*LIST OF TASKS:*
- A) Reproduce, unchanged, the part of the rows that opens with the line containing "### Architecture: Hybrid" and closes with the line containing "- GPU particles", including both of those lines.
- B) Extend the text on digital transformation in museums, picking up right after its final sentence.

*TEXT PASSAGE:*

Notice that “technology” is near the bottom of the list.

Getting there (more) quickly

“Speed lights 2” CC-BY 2.0 image by Flickr user jones hanopol

The second recent McKinsey Digital Labs report is titled “Finding the speed to innovate” and provides some good advice on getting from here to there. Though aimed specifically at software companies, many of the lessons apply to museums, especially as they become more and more digitally influenced. Like the MIT/Deloitte report, the McKinsey authors agree that digital transformation is not about technology. As they see it, digital transformation is “a change program requiring an updated culture”.

Their key advices to companies are:

  1. Be clear about the change, and set high aspirations.
  2. Create incentives that are aligned with business outcomes.
  3. Create a ‘single team’ mind-set.
  4. Build a continuous-improvement and data-driven culture.
  5. Build the right capabilities.

Sure, all of those are pretty self-evident, standard “don’t do dumb things” consultant speak. What resonated for me in the report was the stages they identified that organizations go through on their way to becoming digitally transformed.

“In our experience, the companies that are implementing these… approaches most successfully have… adopted a more deliberate approach… —simplify, scale, and sustain—as well as the cultural changes required to reap the most value from these lean approaches.”

Stage 1: Simplify

“Companies need to create a “single source of truth” for all software: one repository for storing, versioning, and tracking all source code. The mainline version of code can then be accessed quickly and reliably.”

Ah, the “single source of truth”! Here we are back at the idea in my Museum Full Stack post; the notion that digital repositories need to be central to the core operation of the business, or in museums’ case, not just a repository accessible only to highly-trained specialists.

Stage 2: Scale

“It can be a long and expensive task to scale up and build out fully automated IT systems that have a mix of modern and legacy technologies. Focusing on the highest-value automation opportunities is the most productive way forward.”

Getting past the one-off model of innovation (“Let’s make an app!” “VR!”) and looking at innovating at scale the way the Brooklyn Museum, Cooper Hewitt, and others have been doing requires a ton of support of all stripes; financial, administrative, spiritual. 

Stage 3: Sustain

“While companies can often gear up to change their software-development processes in one big burst, this all-hands-on-deck approach is rarely sustainable—hence the appeal of continuous delivery. However, the pursuit of continuous delivery needs to be easy for staffers to follow and ingrained in the culture to maintain its value.”

This may be the biggest pain point for museums of the three stages. The notion of continuous delivery (lots of small releases all the time, instead of “all hands on deck” make something ginormous once in a while, model) is what my startup guy, Scrumaster brother would call an “anti pattern”. Creating a sustainable business model that encourages a postdigital workflow will be no mean feat, but I’m confident can be done.

*DATA LISTING:*
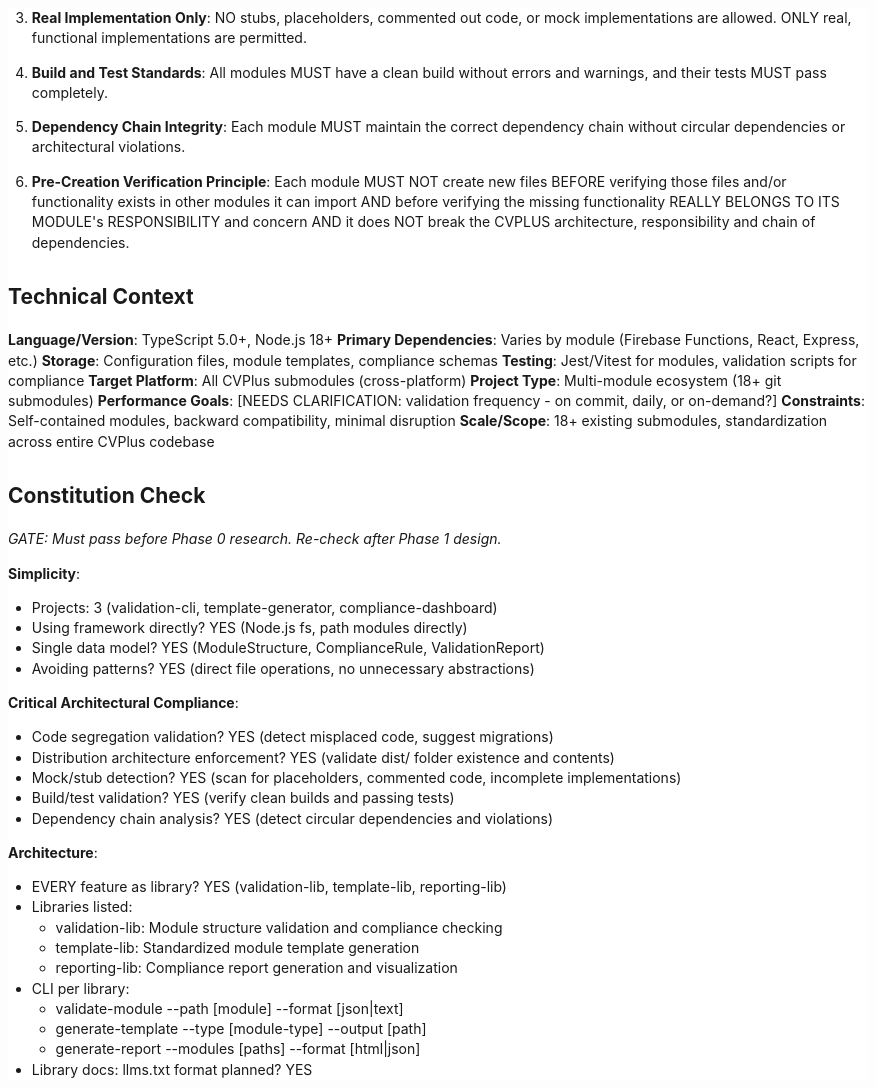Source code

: 3. **Real Implementation Only**: NO stubs, placeholders, commented out code, or mock implementations are allowed. ONLY real, functional implementations are permitted.

4. **Build and Test Standards**: All modules MUST have a clean build without errors and warnings, and their tests MUST pass completely.

5. **Dependency Chain Integrity**: Each module MUST maintain the correct dependency chain without circular dependencies or architectural violations.

6. **Pre-Creation Verification Principle**: Each module MUST NOT create new files BEFORE verifying those files and/or functionality exists in other modules it can import AND before verifying the missing functionality REALLY BELONGS TO ITS MODULE's RESPONSIBILITY and concern AND it does NOT break the CVPLUS architecture, responsibility and chain of dependencies.

## Technical Context
**Language/Version**: TypeScript 5.0+, Node.js 18+
**Primary Dependencies**: Varies by module (Firebase Functions, React, Express, etc.)
**Storage**: Configuration files, module templates, compliance schemas
**Testing**: Jest/Vitest for modules, validation scripts for compliance
**Target Platform**: All CVPlus submodules (cross-platform)
**Project Type**: Multi-module ecosystem (18+ git submodules)
**Performance Goals**: [NEEDS CLARIFICATION: validation frequency - on commit, daily, or on-demand?]
**Constraints**: Self-contained modules, backward compatibility, minimal disruption
**Scale/Scope**: 18+ existing submodules, standardization across entire CVPlus codebase

## Constitution Check
*GATE: Must pass before Phase 0 research. Re-check after Phase 1 design.*

**Simplicity**:
- Projects: 3 (validation-cli, template-generator, compliance-dashboard)
- Using framework directly? YES (Node.js fs, path modules directly)
- Single data model? YES (ModuleStructure, ComplianceRule, ValidationReport)
- Avoiding patterns? YES (direct file operations, no unnecessary abstractions)

**Critical Architectural Compliance**:
- Code segregation validation? YES (detect misplaced code, suggest migrations)
- Distribution architecture enforcement? YES (validate dist/ folder existence and contents)
- Mock/stub detection? YES (scan for placeholders, commented code, incomplete implementations)
- Build/test validation? YES (verify clean builds and passing tests)
- Dependency chain analysis? YES (detect circular dependencies and violations)

**Architecture**:
- EVERY feature as library? YES (validation-lib, template-lib, reporting-lib)
- Libraries listed:
  - validation-lib: Module structure validation and compliance checking
  - template-lib: Standardized module template generation
  - reporting-lib: Compliance report generation and visualization
- CLI per library:
  - validate-module --path [module] --format [json|text]
  - generate-template --type [module-type] --output [path]
  - generate-report --modules [paths] --format [html|json]
- Library docs: llms.txt format planned? YES

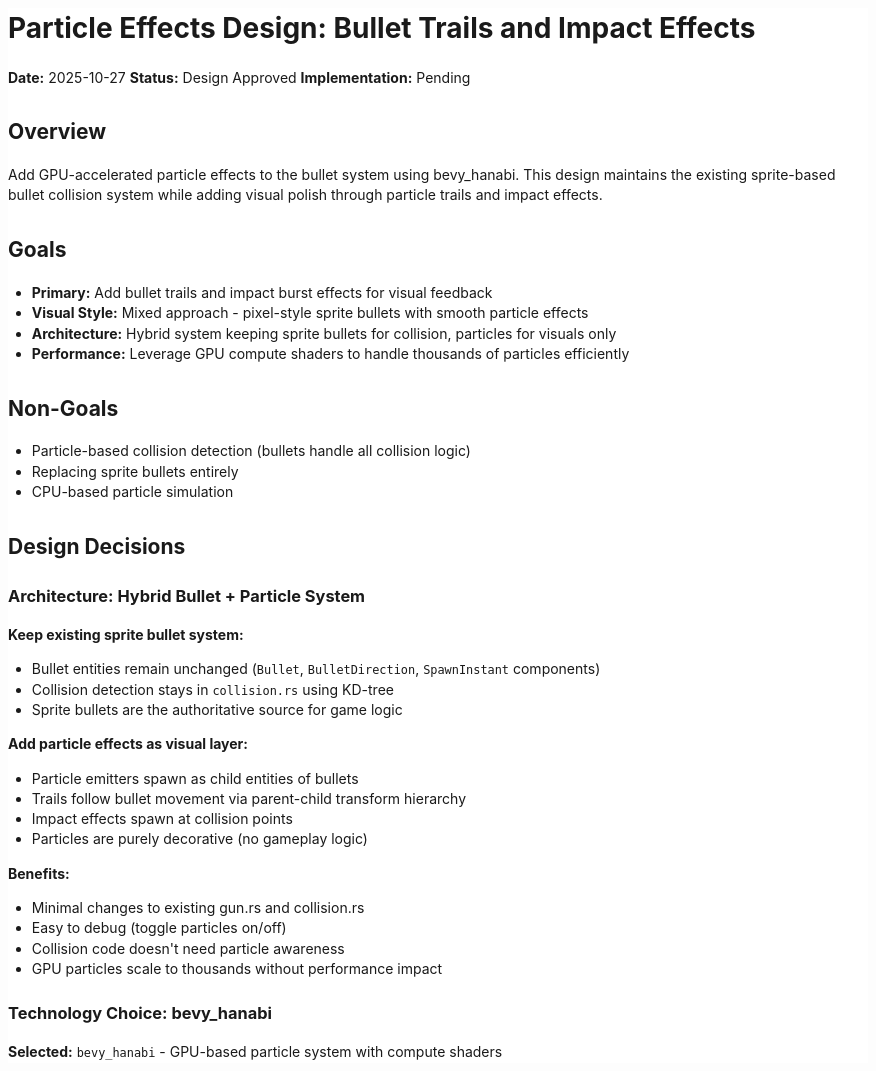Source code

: # Particle Effects Design: Bullet Trails and Impact Effects

**Date:** 2025-10-27
**Status:** Design Approved
**Implementation:** Pending

## Overview

Add GPU-accelerated particle effects to the bullet system using bevy_hanabi. This design maintains the existing sprite-based bullet collision system while adding visual polish through particle trails and impact effects.

## Goals

- **Primary:** Add bullet trails and impact burst effects for visual feedback
- **Visual Style:** Mixed approach - pixel-style sprite bullets with smooth particle effects
- **Architecture:** Hybrid system keeping sprite bullets for collision, particles for visuals only
- **Performance:** Leverage GPU compute shaders to handle thousands of particles efficiently

## Non-Goals

- Particle-based collision detection (bullets handle all collision logic)
- Replacing sprite bullets entirely
- CPU-based particle simulation

## Design Decisions

### Architecture: Hybrid Bullet + Particle System

**Keep existing sprite bullet system:**
- Bullet entities remain unchanged (`Bullet`, `BulletDirection`, `SpawnInstant` components)
- Collision detection stays in `collision.rs` using KD-tree
- Sprite bullets are the authoritative source for game logic

**Add particle effects as visual layer:**
- Particle emitters spawn as child entities of bullets
- Trails follow bullet movement via parent-child transform hierarchy
- Impact effects spawn at collision points
- Particles are purely decorative (no gameplay logic)

**Benefits:**
- Minimal changes to existing gun.rs and collision.rs
- Easy to debug (toggle particles on/off)
- Collision code doesn't need particle awareness
- GPU particles scale to thousands without performance impact

### Technology Choice: bevy_hanabi

**Selected:** `bevy_hanabi` - GPU-based particle system with compute shaders
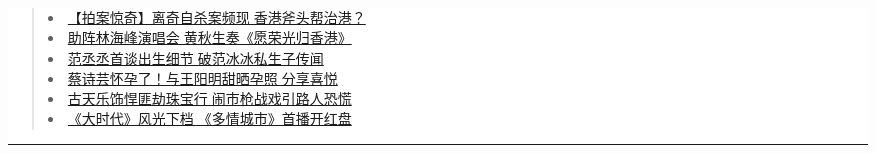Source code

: > <li><a href="http://www.epochtimes.com/gb/19/9/25/n11544688.htm">【拍案惊奇】离奇自杀案频现 香港斧头帮治港？</a></li>
> <li><a href="http://www.epochtimes.com/gb/19/9/23/n11541692.htm">助阵林海峰演唱会 黄秋生奏《愿荣光归香港》</a></li>
> <li><a href="http://www.epochtimes.com/gb/19/9/27/n11551445.htm">范丞丞首谈出生细节 破范冰冰私生子传闻</a></li>
> <li><a href="http://www.epochtimes.com/gb/19/9/26/n11547898.htm">蔡诗芸怀孕了！与王阳明甜晒孕照 分享喜悦</a></li>
> <li><a href="http://www.epochtimes.com/gb/19/9/25/n11546599.htm">古天乐饰悍匪劫珠宝行 闹市枪战戏引路人恐慌</a></li>
> <li><a href="http://www.epochtimes.com/gb/19/9/26/n11548085.htm">《大时代》风光下档 《多情城市》首播开红盘</a></li>
<hr>
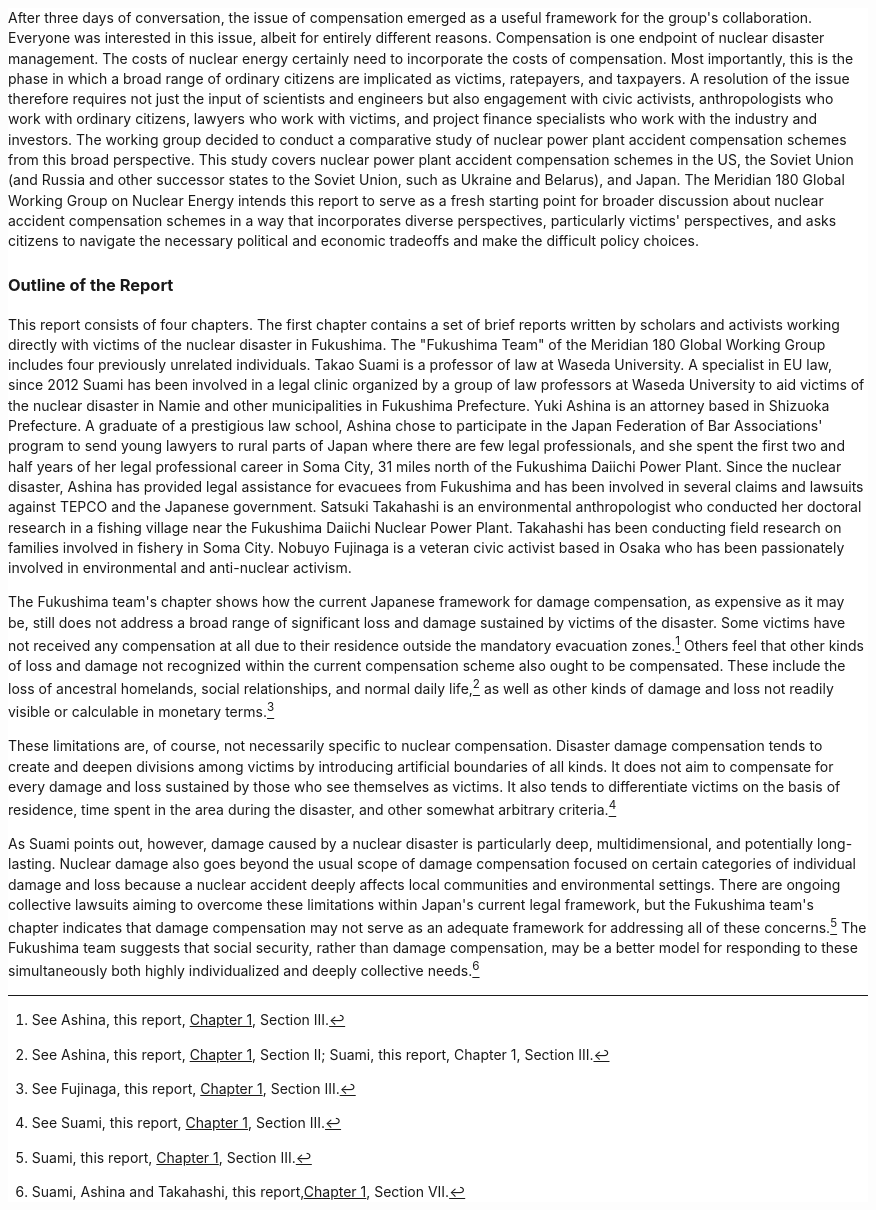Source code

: After three days of conversation, the issue of compensation emerged as a useful framework for the group's collaboration. Everyone was interested in this issue, albeit for entirely different reasons. Compensation is one endpoint of nuclear disaster management. The costs of nuclear energy certainly need to incorporate the costs of compensation. Most importantly, this is the phase in which a broad range of ordinary citizens are implicated as victims, ratepayers, and taxpayers. A resolution of the issue therefore requires not just the input of scientists and engineers but also engagement with civic activists, anthropologists who work with ordinary citizens, lawyers who work with victims, and project finance specialists who work with the industry and investors. The working group decided to conduct a comparative study of nuclear power plant accident compensation schemes from this broad perspective. This study covers nuclear power plant accident compensation schemes in the US, the Soviet Union (and Russia and other successor states to the Soviet Union, such as Ukraine and Belarus), and Japan. The Meridian 180 Global Working Group on Nuclear Energy intends this report to serve as a fresh starting point for broader discussion about nuclear accident compensation schemes in a way that incorporates diverse perspectives, particularly victims' perspectives, and asks citizens to navigate the necessary political and economic tradeoffs and make the difficult policy choices.

### Outline of the Report

This report consists of four chapters. The first chapter contains a set of brief reports written by scholars and activists working directly with victims of the nuclear disaster in Fukushima. The "Fukushima Team" of the Meridian 180 Global Working Group includes four previously unrelated individuals. Takao Suami is a professor of law at Waseda University. A specialist in EU law, since 2012 Suami has been involved in a legal clinic organized by a group of law professors at Waseda University to aid victims of the nuclear disaster in Namie and other municipalities in Fukushima Prefecture. Yuki Ashina is an attorney based in Shizuoka Prefecture. A graduate of a prestigious law school, Ashina chose to participate in the Japan Federation of Bar Associations' program to send young lawyers to rural parts of Japan where there are few legal professionals, and she spent the first two and half years of her legal professional career in Soma City, 31 miles north of the Fukushima Daiichi Power Plant. Since the nuclear disaster, Ashina has provided legal assistance for evacuees from Fukushima and has been involved in several claims and lawsuits against TEPCO and the Japanese government. Satsuki Takahashi is an environmental anthropologist who conducted her doctoral research in a fishing village near the Fukushima Daiichi Nuclear Power Plant. Takahashi has been conducting field research on families involved in fishery in Soma City. Nobuyo Fujinaga is a veteran civic activist based in Osaka who has been passionately involved in environmental and anti-nuclear activism.

The Fukushima team's chapter shows how the current Japanese framework for damage compensation, as expensive as it may be, still does not address a broad range of significant loss and damage sustained by victims of the disaster. Some victims have not received any compensation at all due to their residence outside the mandatory evacuation zones.[^42] Others feel that other kinds of loss and damage not recognized within the current compensation scheme also ought to be compensated. These include the loss of ancestral homelands, social relationships, and normal daily life,[^43] as well as other kinds of damage and loss not readily visible or calculable in monetary terms.[^44]

These limitations are, of course, not necessarily specific to nuclear compensation. Disaster damage compensation tends to create and deepen divisions among victims by introducing artificial boundaries of all kinds. It does not aim to compensate for every damage and loss sustained by those who see themselves as victims. It also tends to differentiate victims on the basis of residence, time spent in the area during the disaster, and other somewhat arbitrary criteria.[^45]

As Suami points out, however, damage caused by a nuclear disaster is particularly deep, multidimensional, and potentially long-lasting. Nuclear damage also goes beyond the usual scope of damage compensation focused on certain categories of individual damage and loss because a nuclear accident deeply affects local communities and environmental settings. There are ongoing collective lawsuits aiming to overcome these limitations within Japan's current legal framework, but the Fukushima team's chapter indicates that damage compensation may not serve as an adequate framework for addressing all of these concerns.[^46] The Fukushima team suggests that social security, rather than damage compensation, may be a better model for responding to these simultaneously both highly individualized and deeply collective needs.[^47]


[^1]: {{< q-cite "Miller et al. 2011" "vii" >}}
[^2]: {{< q-cite "Kurokawa, et al. 2012" "9" >}}
[^3]: See {{< q-cite "Samuels 2013" "200" >}}
[^4]: {{< q-cite "Perrow 1990" "5" >}}
[^5]: {{< q-cite "Lochbaum, Lyman, Stranahan, et al. 2014" "247" >}}
[^6]: {{< q-cite "Kuchinskaya 2014" >}} See, e.g., {{< q-cite "Green and Baird 2016" "853-873" >}}; and {{< q-cite "Mayer, Running, and Bergstrand 2015" "369-390" >}} for in-depth analyses of compensation issues related to relocation for the construction of a hydropower dam in Laos and the "Deepwater Horizon" oil spill case.
[^7]: {{< q-cite "Morita and Kimura 2013" "94" >}} See also {{< q-cite "Gill, Steger, and Slater 2013" >}}
[^8]: Tokyo Electric Power Company, "Records of Applications and Payouts for Compensation of Nuclear Damage," February 5, 2021, https://www.tepco.co.jp/en/hd/responsibility/revitalization/pdf/comp_result-e.pdf.
[^9]: As of July 2019, BP had paid approximately 12 billion dollars to over 130,000 unique claimants (Matt Sledge, “[A Near-decade after BP Oil Spill, Now-public Payout Claims Run Gamut—Including an Ex-NBA Star](https://www.nola.com/news/business/article_872a7ed6-9cf3-11e9-9055-7b30798f21b4.html),” New Orleans Advocate, July 2, 2019). It is important to note that the total cost of the oil spill for BP has reached approximately 69 billion dollars and includes the costs of cleanup and environmental restoration and civil settlements with federal, state, and local governments (See Marck Schleifstein, “[BP and Its Partners Have Spent $71 Billion over 10 Years on Deepwater Horizon Diaster](https://www.nola.com/news/business/article_ca773cc0-80f4-11ea-8fbe-ffa77e5297bd.html),” New Orleans Advocate, April 18, 2020. Union Carbide Corporation was ordered by the Supreme Court of India in February 1989 to pay 470 million dollars for the damage caused by the massive gas leak at Bhopal (See Sanjoy Hazarika, “[Bhopal Payments by Union Carbide Set at 470 Million Dollars](https://www.nytimes.com/1989/02/15/business/bhopal-payments-by-union-carbide-set-at-470-million.html),” New York Times, February 15, 1989).
[^10]: Nihon Bengoshi Rengokai (Japan Federation of Bar Associations), "[Bengoshi hakusho 2019-nen ban](https://www.nichibenren.or.jp/library/pdf/document/statistics/2019/3-6-4_2019.pdf)" (Attorney white paper 2019), pp. 140-141,
[^11]: See, for example, {{< q-cite "Alexievich 2013" >}}
[^12]: Significantly, India's Civil Liability for Nuclear Damage Act, 2010, includes a provision for manufacturers' liability. See Mohit Abraham's important discussion of India's distinctive approach to issues of nuclear damage compensation ({{< q-cite "Abraham 2014" >}}).
[^13]: See also Mitchell, Riles, and Yokomizo, this report, [Chapter 4](./report/4/).
[^14]: {{< q-cite "Endo 2013" "25" >}}. See also Mitchell, this report, [Chapter 2](./report/2/).
[^16]: Mitchell, this report, [Chapter 2](./report/2/); Mitchell, Riles, and Yokomizo, this report, [Chapter 4](./report/4/).
[^17]: {{< q-cite "World Nuclear Association 2018" >}}
[^18]: {{< q-cite "World Nuclear Association 2018" >}}
[^19]: {{< q-cite "World Nuclear Association 2018" >}}
[^20]: {{< q-cite "Lerner and Tanzman 2013" "591" >}}
[^21]: {{< q-cite "Lerner and Tanzman 2013" "593" >}}
[^22]: {{< q-cite "Lerner and Tanzman 2013" "594" >}}
[^23]: See Mitchell, this report, [Chapter 2](./report/2/).
[^24]: {{< q-cite "Endo 2013" "47-48" >}}
[^25]: {{< q-cite "Endo 2013" "43" >}}
[^26]: {{< q-cite "Endo 2013" "44" >}}
[^27]: *Act on Nuclear Damage Compensation*, Act No. 147, Section 16, 1961.
[^28]: {{< q-cite "Endo 2013" "27, 40" >}}
[^29]: {{< q-cite "Endo 2013" "51-52, 219-222" >}}
[^30]: *Act on Nuclear Damage Compensation*, Act No. 147, Section 3, 1961. See Endo 2013, 153-162.
[^31]: {{< q-cite "Endo 2013" "160" >}}
[^32]: {{< q-cite "Endo 2013" "228" >}}
[^33]: See, for example, {{< q-cite "Miyazaki 2014" "127-140" >}}
[^34]: See, for example, {{< q-cite "Riles 2013" "555-569" >}}
[^35]: {{< q-cite "Endo 2013" "227-251" >}}
[^36]: {{< q-cite "Endo 2013" "244-248" >}}
[^37]: See Mitchell, Riles, and Yokomizo, this report, [Chapter 4](./report/4/).
[^38]: {{< q-cite "Chunichi 2013" >}}. See also {{< q-cite "Penney 2012" >}}
[^39]: {{< q-cite "Endo 2013" "30-31" >}}
[^40]: See also {{< q-cite "Oshima 2011" >}}
[^41]: See also {{< q-cite "Hecht 2012" >}}
[^42]: See Ashina, this report, [Chapter 1](./report/1/), Section III.
[^43]: See Ashina, this report, [Chapter 1](./report/1/), Section II; Suami, this report, Chapter 1, Section III.
[^44]: See Fujinaga, this report, [Chapter 1](./report/1/), Section III.
[^45]: See Suami, this report, [Chapter 1](./report/1/), Section III.
[^46]: Suami, this report, [Chapter 1](./report/1/), Section III.
[^47]: Suami, Ashina and Takahashi, this report,[Chapter 1](./report/1/), Section VII.
[^48]: See Takahashi, this report, [Chapter 1](./report/1/), Section IV.
[^49]: Suami, this report, [Chapter 1](./report/1/), Section V.
[^50]: Mitchell, this report, [Chapter 2](./report/2/).
[^51]: Mitchell, this report, [Chapter 2](./report/2/).
[^52]: Mitchell, this report, [Chapter 2](./report/2/).
[^53]: Mitchell, this report, [Chapter 2](./report/2/).
[^54]: Mitchell, this report, [Chapter 2](./report/2/).
[^55]: Schmid, this report, [Chapter 3](./report/3/).
[^56]: Schmid, this report, [Chapter 3](./report/3/).
[^57]: {{< q-cite "Petryna 2002" >}}
[^58]: {{< q-cite "Endo 2013" "105-108" >}}
[^59]: Mitchell, Riles, and Yokomizo, this report, [Chapter 4](./report/4/).
[^60]: {{< q-cite "Koga 2013" "503" >}}
[^61]: {{< q-cite "Miyazaki 2004" >}}
[^62]: {{< q-cite "Alexievich 2013" "24" >}}
[^63]: {{< q-cite "Alexievich 2013" "33" >}}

*RESPONSES:*
- A)
### Architecture: Hybrid Bullet + Particle System

**Keep existing sprite bullet system:**
- Bullet entities remain unchanged (`Bullet`, `BulletDirection`, `SpawnInstant` components)
- Collision detection stays in `collision.rs` using KD-tree
- Sprite bullets are the authoritative source for game logic

**Add particle effects as visual layer:**
- Particle emitters spawn as child entities of bullets
- Trails follow bullet movement via parent-child transform hierarchy
- Impact effects spawn at collision points
- Particles are purely decorative (no gameplay logic)

**Benefits:**
- Minimal changes to existing gun.rs and collision.rs
- Easy to debug (toggle particles on/off)
- Collision code doesn't need particle awareness
- GPU particles scale to thousands without performance impact

- B)
What I glean from these three reports is that A) There’s a lot of overlap, which gives me confidence that what they’re reporting actually exists and isn’t just consultant-ese, and B) The culture shift needed for a museum to become postdigital will not be easy or trivial.

And then…?

Aurora bridge CC-BY-NC-ND 2.0 image by Flickr user Ryan Healy

Getting from the comfortable here-and-now to the as-yet-unknown is scary, no doubt. It’ll be all too easy to go wrong, make costly mistakes, or not get all the way there.  In my experience, the vast majority of museums, even those that are at the forefront of doing things differently and experimenting with digital technologies still do so from a position of protecting and privileging the status quo, and fencing off “digital” as a way of managing the turmoil it can cause, and frankly, as a way of kicking the can down the road a little further. This is a classic example of wanting to delay having your pain, and I fear that it will have consequences down the road for museums that do so.

So now that we have lots of ideas of what the end state and phasing might look like, next we’ll take a look at what a digital transformation plan might look like.

Tracing the contours of digital transformation, Part Two

In Part One of this series, I laid out what I see as one of the biggest challenges facing museums in the early 21st century; how to transform themselves into postdigital museums. In this post, I’m going to highlight two recent reports that go a long way towards helping us identify how that transformation might occur, and what are the hallmarks of successful efforts.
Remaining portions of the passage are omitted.